CIANJUR – Bupati Cianjur Muhammad Wahyu melarang para pejabat atau ASN di lingkup Pemkab Cianjur menggunakan kendaraan dinas untuk mudik saat Lebaran. Larangan ini selaras dengan Peraturan Menteri Pemberdayaan Aparatur Negara Nomor: PER/87/M.PAN/8/2005 tentang Pedoman Pelaksanaan Peningkatan Efisiensi, Penghematan, dan Disiplin Kerja.
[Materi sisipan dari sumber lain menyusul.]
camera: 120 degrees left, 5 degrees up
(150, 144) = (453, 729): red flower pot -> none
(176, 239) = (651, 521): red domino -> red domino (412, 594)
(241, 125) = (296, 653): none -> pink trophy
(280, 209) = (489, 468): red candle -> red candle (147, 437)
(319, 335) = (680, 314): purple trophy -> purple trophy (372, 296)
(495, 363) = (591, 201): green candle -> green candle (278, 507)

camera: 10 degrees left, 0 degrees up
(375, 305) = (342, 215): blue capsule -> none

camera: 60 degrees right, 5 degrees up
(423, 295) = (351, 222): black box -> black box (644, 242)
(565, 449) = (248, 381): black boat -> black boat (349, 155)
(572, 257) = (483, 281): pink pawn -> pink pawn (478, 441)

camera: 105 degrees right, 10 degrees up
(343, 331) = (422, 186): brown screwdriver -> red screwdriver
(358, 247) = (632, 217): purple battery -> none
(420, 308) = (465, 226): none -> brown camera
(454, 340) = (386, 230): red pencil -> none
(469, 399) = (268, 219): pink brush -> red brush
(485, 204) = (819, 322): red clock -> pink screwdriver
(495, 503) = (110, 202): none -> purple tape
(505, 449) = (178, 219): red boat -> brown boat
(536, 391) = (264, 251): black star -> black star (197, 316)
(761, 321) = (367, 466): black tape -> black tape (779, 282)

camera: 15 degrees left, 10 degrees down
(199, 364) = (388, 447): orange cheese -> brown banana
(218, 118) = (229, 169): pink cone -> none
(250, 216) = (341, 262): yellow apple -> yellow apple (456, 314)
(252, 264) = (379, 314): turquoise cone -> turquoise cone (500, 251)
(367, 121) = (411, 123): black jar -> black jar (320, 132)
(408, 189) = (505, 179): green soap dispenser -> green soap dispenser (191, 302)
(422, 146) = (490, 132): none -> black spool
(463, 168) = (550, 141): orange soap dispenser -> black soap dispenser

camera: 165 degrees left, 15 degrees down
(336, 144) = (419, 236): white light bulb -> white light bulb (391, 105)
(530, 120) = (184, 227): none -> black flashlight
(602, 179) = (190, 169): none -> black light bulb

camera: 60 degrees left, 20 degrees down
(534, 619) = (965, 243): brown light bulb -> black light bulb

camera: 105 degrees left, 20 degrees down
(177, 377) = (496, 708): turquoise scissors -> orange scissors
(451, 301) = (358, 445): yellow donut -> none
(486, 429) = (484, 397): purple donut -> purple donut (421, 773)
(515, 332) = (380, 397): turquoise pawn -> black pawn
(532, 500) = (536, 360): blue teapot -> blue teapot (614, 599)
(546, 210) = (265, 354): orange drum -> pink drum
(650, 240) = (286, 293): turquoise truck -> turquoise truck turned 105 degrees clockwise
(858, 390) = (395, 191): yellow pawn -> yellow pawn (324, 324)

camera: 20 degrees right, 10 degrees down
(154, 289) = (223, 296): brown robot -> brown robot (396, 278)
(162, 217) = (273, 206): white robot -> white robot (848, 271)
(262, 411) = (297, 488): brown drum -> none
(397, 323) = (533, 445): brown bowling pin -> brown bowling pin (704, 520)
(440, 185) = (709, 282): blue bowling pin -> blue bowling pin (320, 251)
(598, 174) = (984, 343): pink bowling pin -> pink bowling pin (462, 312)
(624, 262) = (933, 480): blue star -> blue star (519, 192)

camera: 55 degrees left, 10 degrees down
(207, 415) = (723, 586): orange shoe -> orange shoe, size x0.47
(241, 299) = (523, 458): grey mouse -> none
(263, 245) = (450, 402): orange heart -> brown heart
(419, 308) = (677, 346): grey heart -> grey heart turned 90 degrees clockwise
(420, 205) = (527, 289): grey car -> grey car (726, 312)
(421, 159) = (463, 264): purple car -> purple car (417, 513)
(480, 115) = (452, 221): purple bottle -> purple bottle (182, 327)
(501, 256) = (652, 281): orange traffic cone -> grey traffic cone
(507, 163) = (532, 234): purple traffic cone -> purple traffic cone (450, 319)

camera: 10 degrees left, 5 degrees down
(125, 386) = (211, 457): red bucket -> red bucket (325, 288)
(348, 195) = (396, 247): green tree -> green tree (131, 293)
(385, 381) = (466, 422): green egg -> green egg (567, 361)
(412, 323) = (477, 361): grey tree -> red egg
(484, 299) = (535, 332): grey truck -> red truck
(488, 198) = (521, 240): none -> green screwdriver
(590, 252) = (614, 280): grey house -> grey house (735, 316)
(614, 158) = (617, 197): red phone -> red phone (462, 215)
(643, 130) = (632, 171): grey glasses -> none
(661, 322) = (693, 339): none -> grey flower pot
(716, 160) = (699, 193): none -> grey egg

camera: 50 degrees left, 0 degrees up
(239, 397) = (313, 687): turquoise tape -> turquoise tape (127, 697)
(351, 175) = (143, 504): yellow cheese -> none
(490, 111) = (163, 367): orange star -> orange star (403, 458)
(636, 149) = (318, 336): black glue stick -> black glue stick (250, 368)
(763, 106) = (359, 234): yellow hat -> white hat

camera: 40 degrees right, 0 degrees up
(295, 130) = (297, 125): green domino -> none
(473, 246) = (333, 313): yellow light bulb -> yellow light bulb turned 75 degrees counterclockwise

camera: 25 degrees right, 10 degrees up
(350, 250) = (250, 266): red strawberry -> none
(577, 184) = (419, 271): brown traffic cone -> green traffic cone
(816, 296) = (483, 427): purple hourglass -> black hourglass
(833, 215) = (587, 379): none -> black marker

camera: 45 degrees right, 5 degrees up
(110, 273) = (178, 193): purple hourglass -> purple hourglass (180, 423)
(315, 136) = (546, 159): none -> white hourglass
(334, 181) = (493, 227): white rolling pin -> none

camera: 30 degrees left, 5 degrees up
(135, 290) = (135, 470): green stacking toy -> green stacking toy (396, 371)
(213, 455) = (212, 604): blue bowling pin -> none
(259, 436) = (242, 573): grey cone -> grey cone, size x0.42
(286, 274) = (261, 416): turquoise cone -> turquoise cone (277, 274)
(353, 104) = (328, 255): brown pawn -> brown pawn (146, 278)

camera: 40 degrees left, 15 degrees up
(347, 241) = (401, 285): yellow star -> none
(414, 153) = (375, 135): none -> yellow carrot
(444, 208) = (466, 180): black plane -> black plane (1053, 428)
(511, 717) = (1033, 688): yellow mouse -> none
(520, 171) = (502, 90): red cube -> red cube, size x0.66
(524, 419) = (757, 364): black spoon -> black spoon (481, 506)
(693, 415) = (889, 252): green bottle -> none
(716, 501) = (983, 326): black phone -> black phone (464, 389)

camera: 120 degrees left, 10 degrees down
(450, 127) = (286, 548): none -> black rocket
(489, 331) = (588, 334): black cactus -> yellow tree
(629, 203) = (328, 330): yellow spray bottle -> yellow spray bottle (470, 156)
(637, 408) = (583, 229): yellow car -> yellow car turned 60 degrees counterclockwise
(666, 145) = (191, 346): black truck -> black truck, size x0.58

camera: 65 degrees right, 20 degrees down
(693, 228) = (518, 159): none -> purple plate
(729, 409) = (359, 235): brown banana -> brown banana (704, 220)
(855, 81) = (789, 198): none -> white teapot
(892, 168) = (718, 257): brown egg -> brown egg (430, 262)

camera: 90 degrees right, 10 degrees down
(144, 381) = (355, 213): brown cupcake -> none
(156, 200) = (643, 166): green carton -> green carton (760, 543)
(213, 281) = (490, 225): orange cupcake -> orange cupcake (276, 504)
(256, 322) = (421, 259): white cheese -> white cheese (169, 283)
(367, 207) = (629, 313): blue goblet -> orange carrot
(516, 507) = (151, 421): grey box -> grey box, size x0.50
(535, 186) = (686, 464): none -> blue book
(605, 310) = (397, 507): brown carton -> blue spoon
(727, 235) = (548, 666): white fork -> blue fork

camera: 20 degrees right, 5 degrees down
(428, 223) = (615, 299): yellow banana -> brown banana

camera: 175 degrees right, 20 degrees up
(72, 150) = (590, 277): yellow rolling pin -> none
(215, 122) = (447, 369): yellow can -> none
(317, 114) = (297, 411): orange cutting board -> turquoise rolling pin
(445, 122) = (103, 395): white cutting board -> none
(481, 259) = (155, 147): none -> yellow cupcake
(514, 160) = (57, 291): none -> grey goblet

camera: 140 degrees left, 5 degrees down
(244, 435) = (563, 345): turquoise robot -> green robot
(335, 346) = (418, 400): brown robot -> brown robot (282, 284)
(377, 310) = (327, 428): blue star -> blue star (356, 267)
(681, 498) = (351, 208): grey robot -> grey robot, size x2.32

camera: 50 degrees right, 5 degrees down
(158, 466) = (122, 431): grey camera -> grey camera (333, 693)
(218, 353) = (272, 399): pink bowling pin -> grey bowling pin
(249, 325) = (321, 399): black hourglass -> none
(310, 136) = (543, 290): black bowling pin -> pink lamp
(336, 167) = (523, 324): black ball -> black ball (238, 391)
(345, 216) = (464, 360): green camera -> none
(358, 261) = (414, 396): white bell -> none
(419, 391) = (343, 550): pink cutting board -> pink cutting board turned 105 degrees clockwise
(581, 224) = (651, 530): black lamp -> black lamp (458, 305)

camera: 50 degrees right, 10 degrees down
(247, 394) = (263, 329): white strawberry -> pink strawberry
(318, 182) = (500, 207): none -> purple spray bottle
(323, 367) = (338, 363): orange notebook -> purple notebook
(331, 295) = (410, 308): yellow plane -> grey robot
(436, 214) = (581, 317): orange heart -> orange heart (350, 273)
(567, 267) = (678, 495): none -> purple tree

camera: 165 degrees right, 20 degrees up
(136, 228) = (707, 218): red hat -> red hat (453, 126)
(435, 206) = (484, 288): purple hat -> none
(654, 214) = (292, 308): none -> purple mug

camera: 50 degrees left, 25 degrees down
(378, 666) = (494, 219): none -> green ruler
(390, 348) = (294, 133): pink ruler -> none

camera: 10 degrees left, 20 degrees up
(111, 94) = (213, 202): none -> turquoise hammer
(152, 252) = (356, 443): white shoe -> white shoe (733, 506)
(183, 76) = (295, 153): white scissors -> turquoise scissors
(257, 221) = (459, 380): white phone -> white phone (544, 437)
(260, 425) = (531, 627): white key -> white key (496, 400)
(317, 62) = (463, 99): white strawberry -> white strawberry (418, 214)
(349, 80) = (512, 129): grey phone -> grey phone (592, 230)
Pada aturan tersebut, kendaraan dinas hanya diperbolehkan untuk operasional kerja pada hari kerja dan di dalam kota. Terkecuali mendapatkan izin tertulis dari pimpinan instansi terkait.
Wahyu mengatakan, pejabat dan ASN dapat memaksimalkan kendaraan pribadi dipakai mudik setelah libur Lebaran.
“Kalau mau mudik ya pakai kendaraan masing-masing. Itu kan pribadi,” kata Wahyu, Selasa, 18 Maret 2025.
Kendaraan dinas hanya diperbolehkan untuk menunjang kegiatan yang berkaitan dengan pekerjaan kedinasan.
“Kendaraan dinas dipakai untuk keperluan dinas. Saat Lebaran juga masih ada kegiatan kedinasan,” pungkasnya. (bay)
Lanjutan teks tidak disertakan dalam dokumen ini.